INPUT DATA START

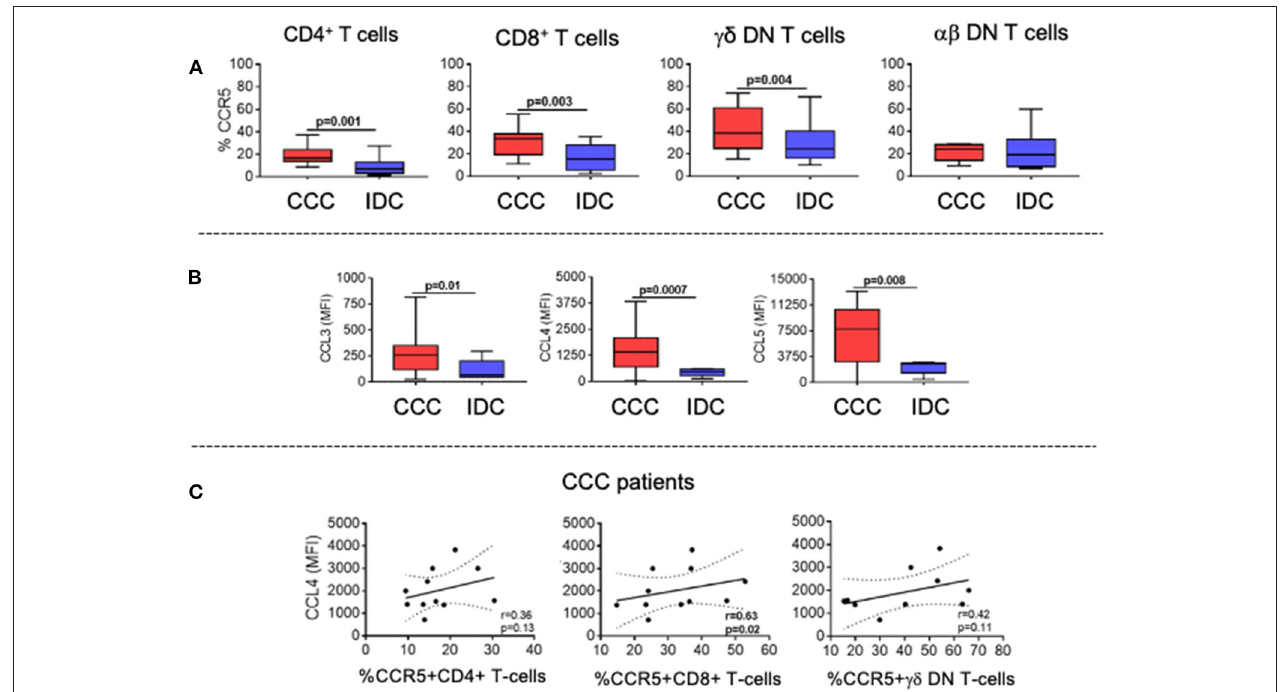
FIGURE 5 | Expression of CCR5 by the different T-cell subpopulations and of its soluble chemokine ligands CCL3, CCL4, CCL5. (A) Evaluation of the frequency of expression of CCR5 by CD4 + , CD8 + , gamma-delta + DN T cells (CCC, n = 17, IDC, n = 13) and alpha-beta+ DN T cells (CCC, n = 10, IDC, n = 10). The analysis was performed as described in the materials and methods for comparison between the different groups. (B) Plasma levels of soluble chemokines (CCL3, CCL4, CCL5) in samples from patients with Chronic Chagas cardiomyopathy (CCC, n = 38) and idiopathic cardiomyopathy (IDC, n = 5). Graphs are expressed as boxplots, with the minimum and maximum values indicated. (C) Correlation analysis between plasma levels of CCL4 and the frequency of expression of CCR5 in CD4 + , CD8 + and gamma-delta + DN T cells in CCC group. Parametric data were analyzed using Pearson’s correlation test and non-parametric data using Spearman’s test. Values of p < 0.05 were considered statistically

INPUT DATA END
INPUT DATA START

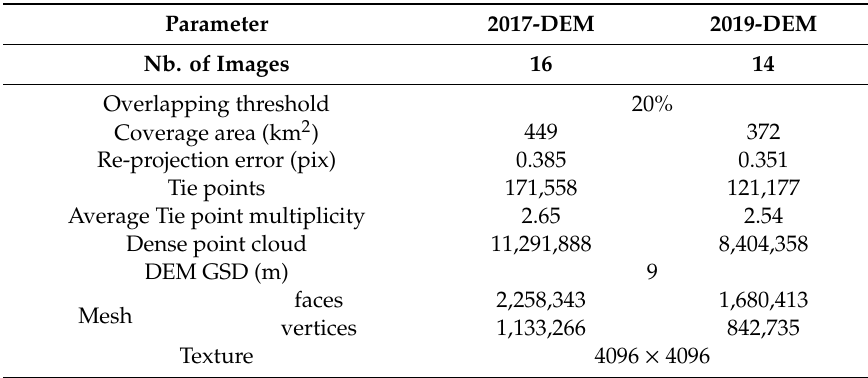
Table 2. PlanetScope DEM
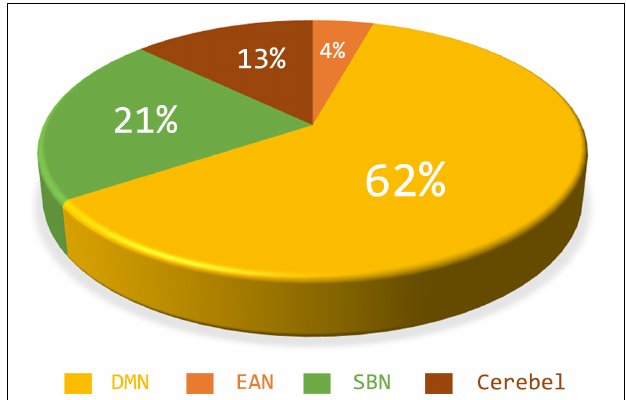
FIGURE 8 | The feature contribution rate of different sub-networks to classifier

INPUT DATA END

> **EXERCISE REQUIREMENTS**
Work from the entries above. Set down exactly and only the lines from the line with "Table 2. PlanetScope DEM" to the line with "FIGURE 8 | The", both included, and leave the pictures out.

> **EXPECTED ANSWER**
Table 2. PlanetScope DEM
FIGURE 8 | The feature contribution rate of different sub-networks to classifier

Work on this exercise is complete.